Sinasos of Cappadocia: a photo album

The photo album Sinasos of Cappadocia was published in Athens at the end of 1924. This album is a conscious attempt to preserve the past, i.e. the history, the traditions, and the collective memory of a community which does not exist anymore. The photographs coming from ‘there’ and the short texts written by the refugees in their new ‘here’ constitute an endeavour to reconstruct their old communal life, from its history and architecture to the local dialect and the songs they used to sing.

Grandma Despoina’s carpet from Sinasos

Grandma Despoina’s handmade carpet was one of the few objects she had brought with her from Sinasos and is still in use today, in the living room of her great-granddaughter, Anastasia Sarantari. Its vibrant colours and bold shapes remain impressive even after all these years.

The dominoes

The two wooden domino sets displayed in the small museum of the ‘Nea Sinasos’ Association were brought to Greece by exchangeable refugees. Choosing to carry a game on a journey of displacement, alongside other, more practical and valuable items, might appear incomprehensible to us, especially since we don’t know who the original owners were or, most importantly, why they made this choice.

Drinking coffee, just like back home

The refugees from Sinasos, just like all refugees who left their homes in a more organised fashion due to the population exchange agreement, filled their bundles and chests with items of high material or emotional value as well as objects they thought would prove useful. Household items could fall under any of these categories. Coffee cups, coffee pots, grinders, plates, glasses, cutlery, bronze bowls and platters were the most common everyday objects that still survive in the houses of refugee descendants.

EXERCISE TASKS =>
• A. Reproduce word for word the part of the Sinasos passage starting with "Grandma Despoina’s handmade" and going on through "made this choice.".
• B. According to the Sinasos passage, where and when was the photo album Sinasos of Cappadocia published?
• C. Write what comes next in the passage about the refugees from Sinasos, picking up after its last sentence.
The material that comes after this passage stands apart from it.

STUDY MATERIAL =>

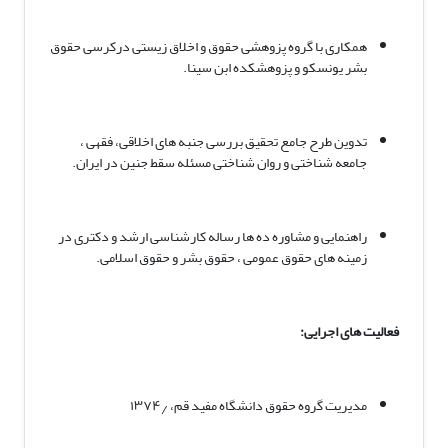
همکاری با گروه پزوهشی حقوق و اخلاق زیستی درکرسی حقوق
بشر یونسکو و پزوهشکده ابن سینا.
تدوین طرح جامع تحقیق بررسی جنبه های اخلاقی، فقهی ،
جامعه شناختی و روان شناختی مسئله سقط جنین در ایران.
راهنمایی و مشاوره ده ها رساله کارشناسی ارشد و دکتری در
زمینه های حقوق عمومی ، حقوق بشر و حقوق اسلامی.
فعالیت های اجرایی:
مدیریت گروه حقوق دانشگاه مفید قم، ۱۳۷۴٫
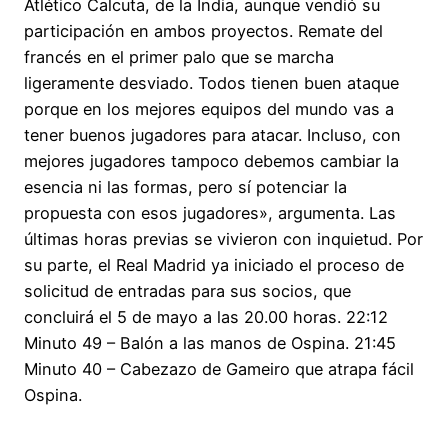
Atlético Calcuta, de la India, aunque vendió su
participación en ambos proyectos. Remate del
francés en el primer palo que se marcha
ligeramente desviado. Todos tienen buen ataque
porque en los mejores equipos del mundo vas a
tener buenos jugadores para atacar. Incluso, con
mejores jugadores tampoco debemos cambiar la
esencia ni las formas, pero sí potenciar la
propuesta con esos jugadores», argumenta. Las
últimas horas previas se vivieron con inquietud. Por
su parte, el Real Madrid ya iniciado el proceso de
solicitud de entradas para sus socios, que
concluirá el 5 de mayo a las 20.00 horas. 22:12
Minuto 49 – Balón a las manos de Ospina. 21:45
Minuto 40 – Cabezazo de Gameiro que atrapa fácil
Ospina.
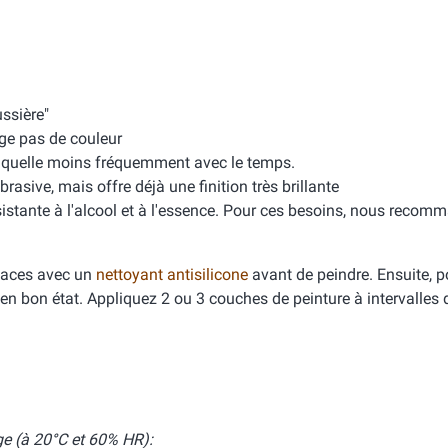
ussière"
ge pas de couleur
 craquelle moins fréquemment avec le temps.
rasive, mais offre déjà une finition très brillante
istante à l'alcool et à l'essence. Pour ces besoins, nous reco
rfaces avec un
nettoyant antisilicone
avant de peindre. Ensuite, 
en bon état. Appliquez 2 ou 3 couches de peinture à intervalles 
e (à 20°C et 60% HR):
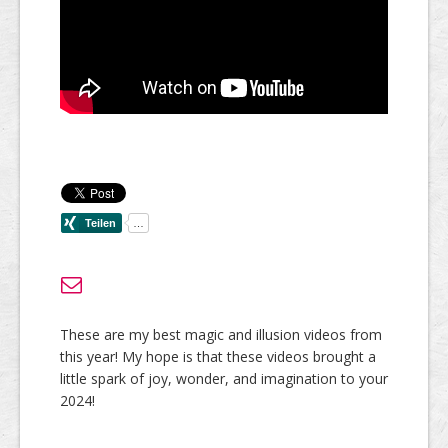
These are my best magic and illusion videos from
this year! My hope is that these videos brought a
little spark of joy, wonder, and imagination to your
2024!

SOLVED TASKS =>
• A.
Grandma Despoina’s handmade carpet was one of the few objects she had brought with her from Sinasos and is still in use today, in the living room of her great-granddaughter, Anastasia Sarantari. Its vibrant colours and bold shapes remain impressive even after all these years.

The dominoes

The two wooden domino sets displayed in the small museum of the ‘Nea Sinasos’ Association were brought to Greece by exchangeable refugees. Choosing to carry a game on a journey of displacement, alongside other, more practical and valuable items, might appear incomprehensible to us, especially since we don’t know who the original owners were or, most importantly, why they made this choice.

• B. In Athens at the end of 1924.

• C.
The importance of yarn spinning

Spinning wool yarn is a major part of the preparatory process for weaving. Producing thin yarn was a painstaking, time-consuming task that required plenty of patience. Three tools were mostly used during spinning: a distaff, a spindle, and a whorl. The yarn was then wound into a skein using a spool.

The 7 bundles from Sinasos

On October 2, 1924, according to the terms of the Lausanne Treaty, Angeliki, her three children and her mother-in-law, Nymfodora Chatzitheodoridou, left their home carrying seven bundles with them in which they tried to fit their most useful and valuable possessions. The family made it to Mersin where they boarded the ship Destounis and travelled to Greece. Half the ship’s passengers disembarked in Evoia and the other half in Piraeus.

Granddad’s walking stick from Sinasos

Sotiris Marsellos, a retired theologian, keeps his grandfather’s walking stick in the living room of his refugee house. Theologos Chatzitheodoridis, Sotiris’ grandfather, was a textile merchant in Constantinople, but was originally from Sinasos.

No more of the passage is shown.